Records provided
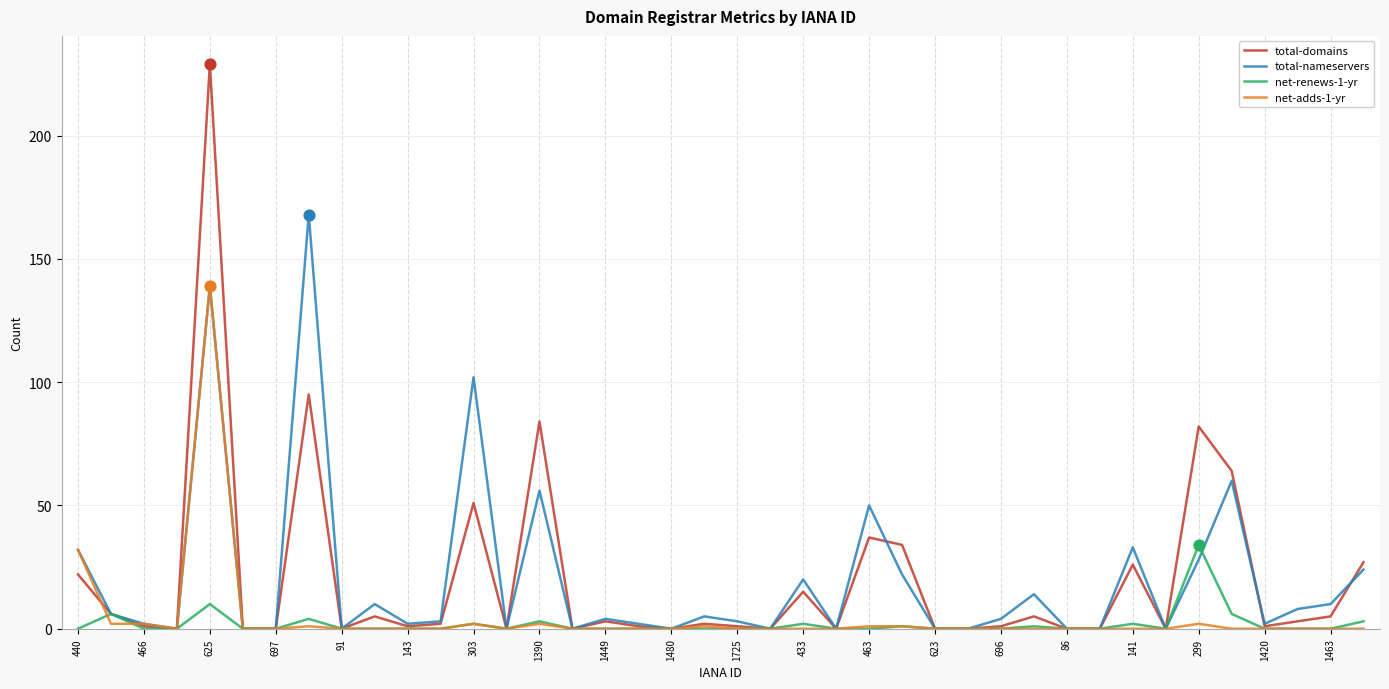

Rank the series by their maximum value, from lowest to highest.

net-renews-1-yr, net-adds-1-yr, total-nameservers, total-domains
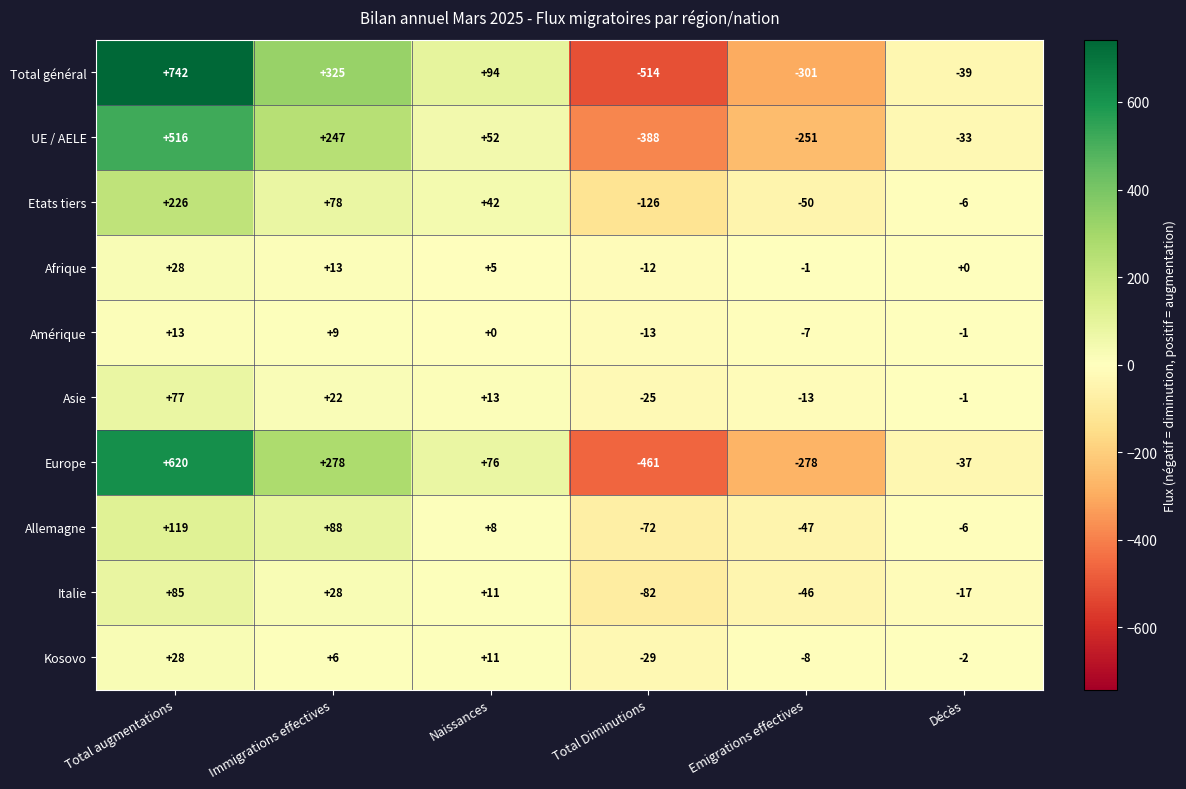

How many categories are shown in the chart?

6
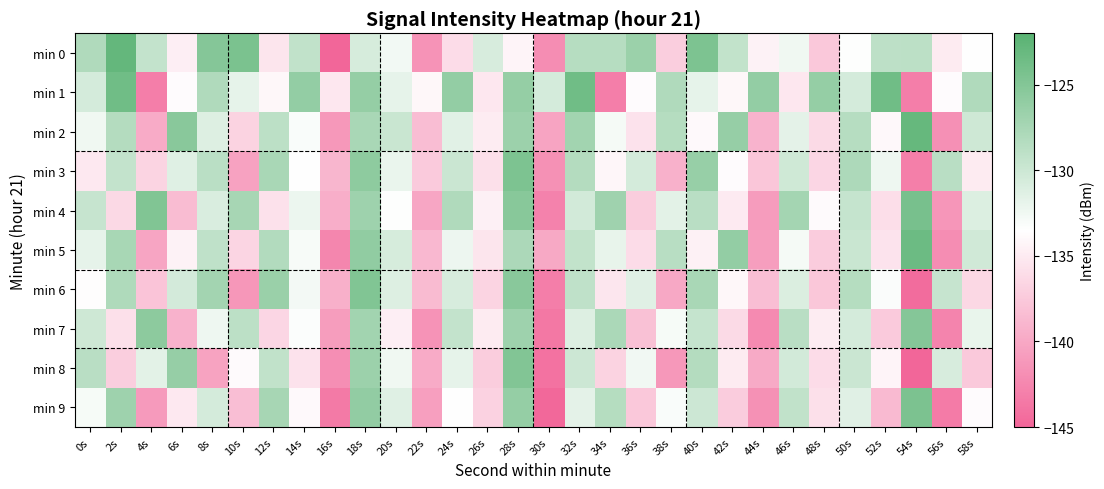

What is the smallest value displayed?

-145.4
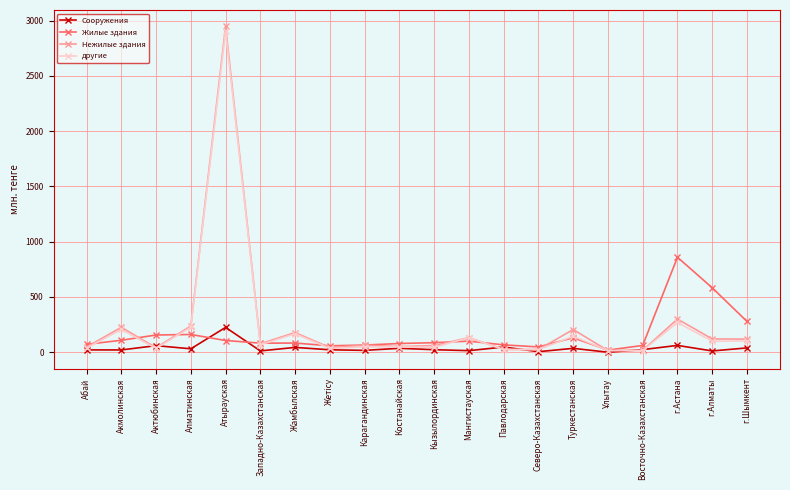

What position from the left is Кызылординская?

11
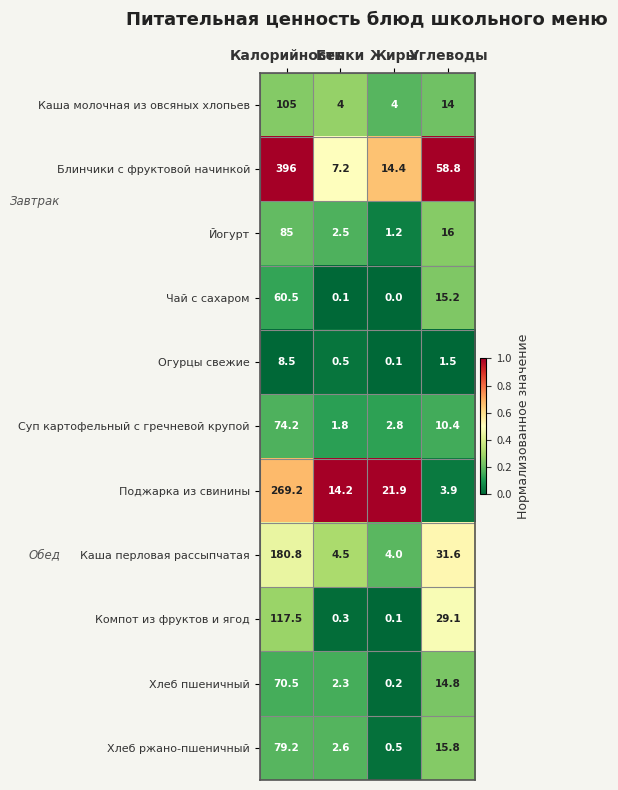

What is the lowest value of the Йогурт series?

1.2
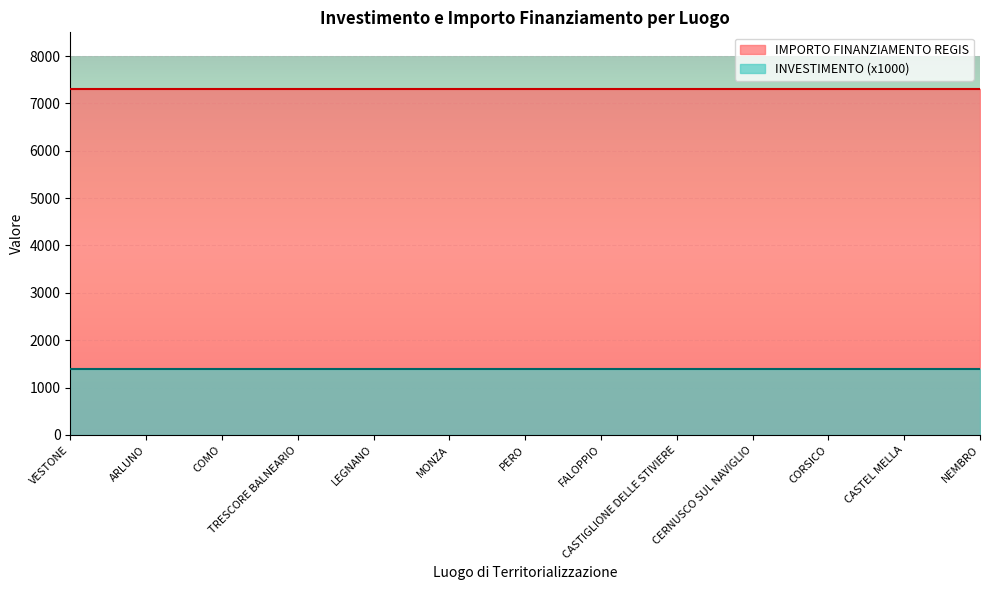

True or false: INVESTIMENTO and IMPORTO FINANZIAMENTO REGIS cross at least once.

False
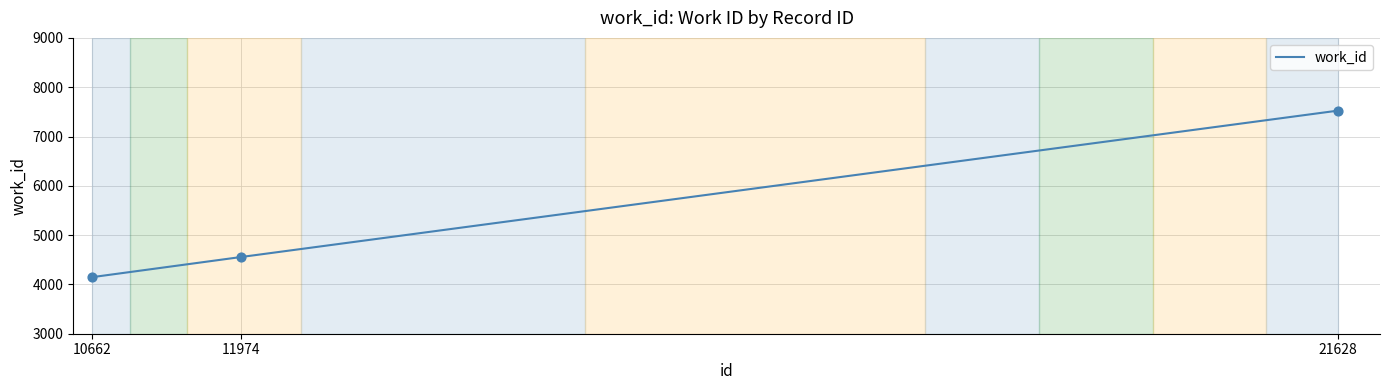

What is the ratio of the value at 10662 to the value at 11974?

0.9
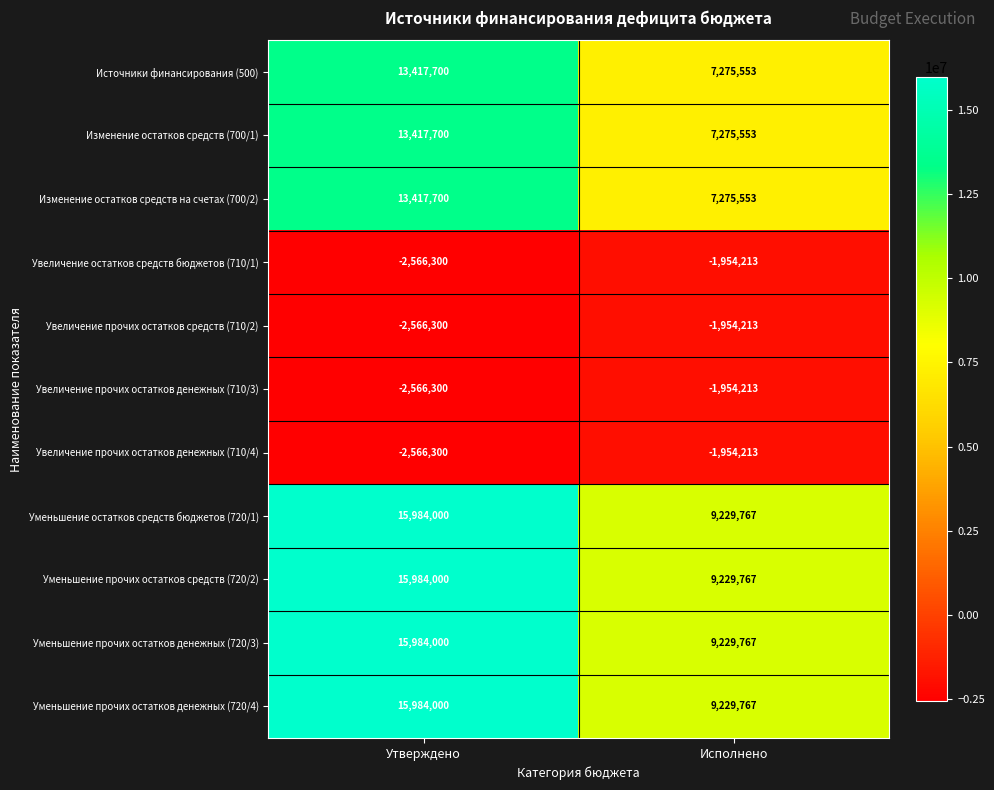

Reading left to right, transcribe all the data shown in this chart.

Источники финансирования (500): Утверждено=13417700	Исполнено=7275553
Изменение остатков средств (700/1): Утверждено=13417700	Исполнено=7275553
Изменение остатков средств на счетах (700/2): Утверждено=13417700	Исполнено=7275553
Увеличение остатков средств бюджетов (710/1): Утверждено=-2566300	Исполнено=-1954213
Увеличение прочих остатков средств (710/2): Утверждено=-2566300	Исполнено=-1954213
Увеличение прочих остатков денежных (710/3): Утверждено=-2566300	Исполнено=-1954213
Увеличение прочих остатков денежных (710/4): Утверждено=-2566300	Исполнено=-1954213
Уменьшение остатков средств бюджетов (720/1): Утверждено=15984000	Исполнено=9229767
Уменьшение прочих остатков средств (720/2): Утверждено=15984000	Исполнено=9229767
Уменьшение прочих остатков денежных (720/3): Утверждено=15984000	Исполнено=9229767
Уменьшение прочих остатков денежных (720/4): Утверждено=15984000	Исполнено=9229767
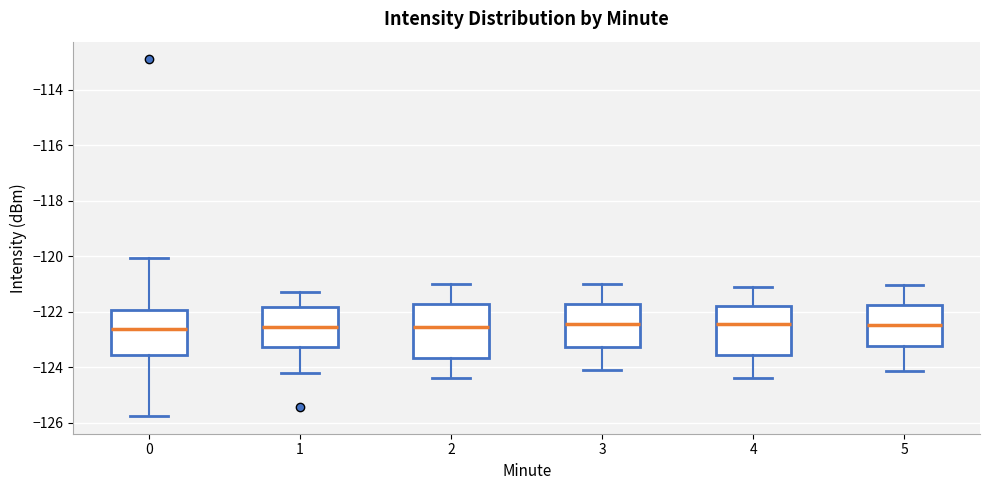

Reading left to right, transcribe this box plot: for each box, give where its median line is, the range the box spans, and where its two whiskers end, as read against the y-axis. The values are not printed on the chart, so give them approximately, as read against the axis.

0: median -122.6, box -123.6 to -122.0, whiskers -125.8 to -120.0
1: median -122.6, box -123.2 to -121.8, whiskers -124.2 to -121.2
2: median -122.6, box -123.6 to -121.8, whiskers -124.4 to -121.0
3: median -122.4, box -123.2 to -121.8, whiskers -124.0 to -121.0
4: median -122.4, box -123.6 to -121.8, whiskers -124.4 to -121.0
5: median -122.4, box -123.2 to -121.8, whiskers -124.2 to -121.0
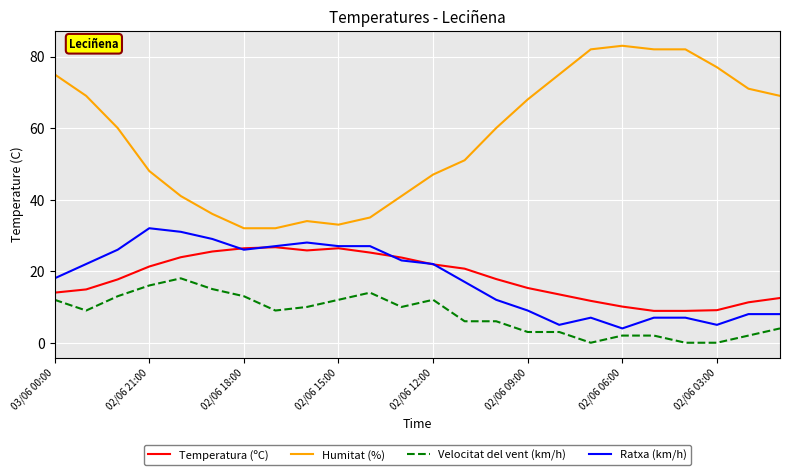

Is this an area chart (filled region under the line)?

No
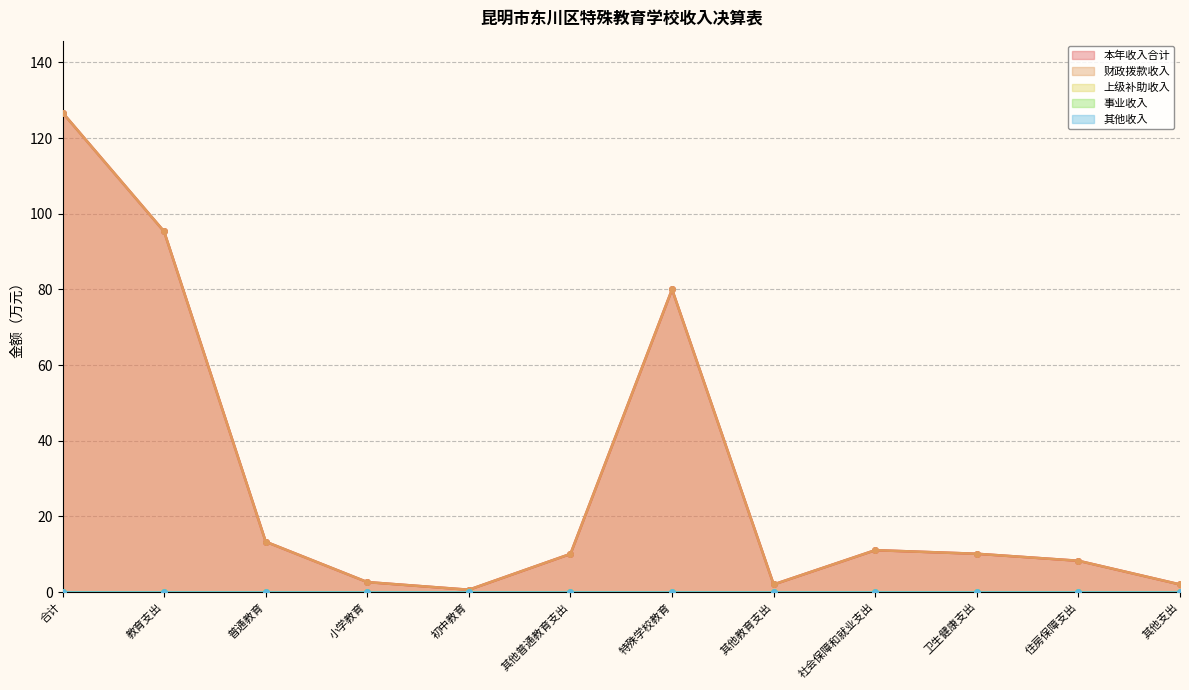

At which category does the chart reach its peak across all series?

合计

What you should do
Lay out every line of the rows above as a JSON list of strings, one string per line. Skip blank lines and leave the pictures out.

Result of the exercise
[
  "Rank the series by their maximum value, from lowest to highest.",
  "net-renews-1-yr, net-adds-1-yr, total-nameservers, total-domains",
  "How many categories are shown in the chart?",
  "6",
  "What is the smallest value displayed?",
  "-145.4",
  "What position from the left is Кызылординская?",
  "11",
  "What is the lowest value of the Йогурт series?",
  "1.2",
  "True or false: INVESTIMENTO and IMPORTO FINANZIAMENTO REGIS cross at least once.",
  "False",
  "What is the ratio of the value at 10662 to the value at 11974?",
  "0.9",
  "Reading left to right, transcribe all the data shown in this chart.",
  "Источники финансирования (500): Утверждено=13417700\tИсполнено=7275553",
  "Изменение остатков средств (700/1): Утверждено=13417700\tИсполнено=7275553",
  "Изменение остатков средств на счетах (700/2): Утверждено=13417700\tИсполнено=7275553",
  "Увеличение остатков средств бюджетов (710/1): Утверждено=-2566300\tИсполнено=-1954213",
  "Увеличение прочих остатков средств (710/2): Утверждено=-2566300\tИсполнено=-1954213",
  "Увеличение прочих остатков денежных (710/3): Утверждено=-2566300\tИсполнено=-1954213",
  "Увеличение прочих остатков денежных (710/4): Утверждено=-2566300\tИсполнено=-1954213",
  "Уменьшение остатков средств бюджетов (720/1): Утверждено=15984000\tИсполнено=9229767",
  "Уменьшение прочих остатков средств (720/2): Утверждено=15984000\tИсполнено=9229767",
  "Уменьшение прочих остатков денежных (720/3): Утверждено=15984000\tИсполнено=9229767",
  "Уменьшение прочих остатков денежных (720/4): Утверждено=15984000\tИсполнено=9229767",
  "Reading left to right, transcribe this box plot: for each box, give where its median line is, the range the box spans, and where its two whiskers end, as read against the y-axis. The values are not printed on the chart, so give them approximately, as read against the axis.",
  "0: median -122.6, box -123.6 to -122.0, whiskers -125.8 to -120.0",
  "1: median -122.6, box -123.2 to -121.8, whiskers -124.2 to -121.2",
  "2: median -122.6, box -123.6 to -121.8, whiskers -124.4 to -121.0",
  "3: median -122.4, box -123.2 to -121.8, whiskers -124.0 to -121.0",
  "4: median -122.4, box -123.6 to -121.8, whiskers -124.4 to -121.0",
  "5: median -122.4, box -123.2 to -121.8, whiskers -124.2 to -121.0",
  "Is this an area chart (filled region under the line)?",
  "No",
  "At which category does the chart reach its peak across all series?",
  "合计"
]